Computation and Language,Artificial Intelligence
What problem does this paper attempt to address?
This paper attempts to address the problem of frequent minor errors in large - language models (LLMs) when performing mathematical reasoning. Although these models have demonstrated strong mathematical reasoning and computational capabilities, being able to handle tasks ranging from basic arithmetic to advanced competition - level tasks, minor errors such as miscalculations, symbol substitution errors, or omission of calculation terms limit the models from fully realizing their mathematical potential. Existing research mainly improves mathematical ability by distilling reasoning skills from stronger LLMs or applying preference learning, but these methods often overlook minor errors because sampling preferences may contain differences unrelated to errors, which may cause the model to be unable to focus on the correction of minor errors. To this end, the authors propose a new preference - learning framework called Random - Injected Self - Editing (RISE).
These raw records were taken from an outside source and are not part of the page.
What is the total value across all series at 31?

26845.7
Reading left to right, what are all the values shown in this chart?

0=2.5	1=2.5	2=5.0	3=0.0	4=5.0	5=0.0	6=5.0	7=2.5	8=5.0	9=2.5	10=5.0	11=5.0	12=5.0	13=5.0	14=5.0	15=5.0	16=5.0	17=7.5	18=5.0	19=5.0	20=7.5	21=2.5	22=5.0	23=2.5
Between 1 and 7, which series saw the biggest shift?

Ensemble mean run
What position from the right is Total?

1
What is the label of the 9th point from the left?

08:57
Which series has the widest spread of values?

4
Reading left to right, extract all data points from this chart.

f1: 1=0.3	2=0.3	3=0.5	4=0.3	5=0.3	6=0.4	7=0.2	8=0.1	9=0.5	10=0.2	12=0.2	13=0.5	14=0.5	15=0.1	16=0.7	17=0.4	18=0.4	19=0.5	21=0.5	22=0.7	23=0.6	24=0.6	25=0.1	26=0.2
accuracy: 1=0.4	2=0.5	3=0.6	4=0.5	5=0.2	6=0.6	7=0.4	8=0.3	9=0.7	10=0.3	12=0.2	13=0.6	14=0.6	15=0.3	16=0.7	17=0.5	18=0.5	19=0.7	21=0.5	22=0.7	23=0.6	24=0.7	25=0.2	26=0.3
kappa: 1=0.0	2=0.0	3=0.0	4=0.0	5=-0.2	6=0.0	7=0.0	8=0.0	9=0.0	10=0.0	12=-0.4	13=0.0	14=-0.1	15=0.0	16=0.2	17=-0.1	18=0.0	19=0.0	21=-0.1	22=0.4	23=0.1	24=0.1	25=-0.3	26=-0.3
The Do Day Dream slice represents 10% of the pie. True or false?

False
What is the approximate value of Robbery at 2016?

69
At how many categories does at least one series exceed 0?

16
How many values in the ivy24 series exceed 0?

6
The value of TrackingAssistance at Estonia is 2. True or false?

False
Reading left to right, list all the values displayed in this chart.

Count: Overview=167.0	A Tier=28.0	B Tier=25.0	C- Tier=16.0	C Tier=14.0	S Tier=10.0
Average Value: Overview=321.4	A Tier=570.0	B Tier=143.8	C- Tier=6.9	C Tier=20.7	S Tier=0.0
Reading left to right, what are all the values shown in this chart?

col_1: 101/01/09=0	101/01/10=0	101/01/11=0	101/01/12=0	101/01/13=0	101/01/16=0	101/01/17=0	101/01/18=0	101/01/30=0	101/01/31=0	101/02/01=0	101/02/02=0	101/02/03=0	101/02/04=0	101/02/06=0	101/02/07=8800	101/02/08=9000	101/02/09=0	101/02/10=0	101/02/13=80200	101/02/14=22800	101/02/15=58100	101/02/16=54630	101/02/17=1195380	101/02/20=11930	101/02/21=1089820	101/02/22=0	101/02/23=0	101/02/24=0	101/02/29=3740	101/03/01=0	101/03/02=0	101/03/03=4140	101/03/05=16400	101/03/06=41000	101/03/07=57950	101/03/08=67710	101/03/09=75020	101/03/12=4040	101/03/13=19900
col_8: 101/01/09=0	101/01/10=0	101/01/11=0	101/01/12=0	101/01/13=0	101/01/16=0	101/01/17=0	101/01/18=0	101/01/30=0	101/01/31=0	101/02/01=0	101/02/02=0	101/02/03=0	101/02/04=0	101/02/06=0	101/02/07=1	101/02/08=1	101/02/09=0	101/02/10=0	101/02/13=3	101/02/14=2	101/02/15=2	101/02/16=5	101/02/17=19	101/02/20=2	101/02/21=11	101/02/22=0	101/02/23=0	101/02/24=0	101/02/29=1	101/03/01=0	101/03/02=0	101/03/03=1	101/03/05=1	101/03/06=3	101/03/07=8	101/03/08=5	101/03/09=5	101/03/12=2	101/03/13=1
This framework constructs difficult pairs for error mitigation by injecting predefined minor errors into some tokens of the correct solution. Specifically, RISE uses a small number of tokens in the model's self - edited solution to inject designed minor errors. Then, pairs consisting of self - edited solutions and their corresponding correct solutions, as well as correct and incorrect solution pairs obtained by sampling, are jointly used for direct preference optimization (DPO) training with minor - error awareness. Compared with other preference - learning methods, RISE further refines the training objective, focusing on predefined errors and their tokens, without the need for fine - grained sampling or preference annotation. Through extensive experimental verification, RISE has achieved significant improvements in preference learning on Qwen2 - 7B - Instruct, increasing the accuracy rate by 3.0% on the GSM8K dataset and 7.9% on the MATH dataset. This indicates that the RISE framework helps to improve the mathematical reasoning ability of LLMs, especially in reducing minor errors.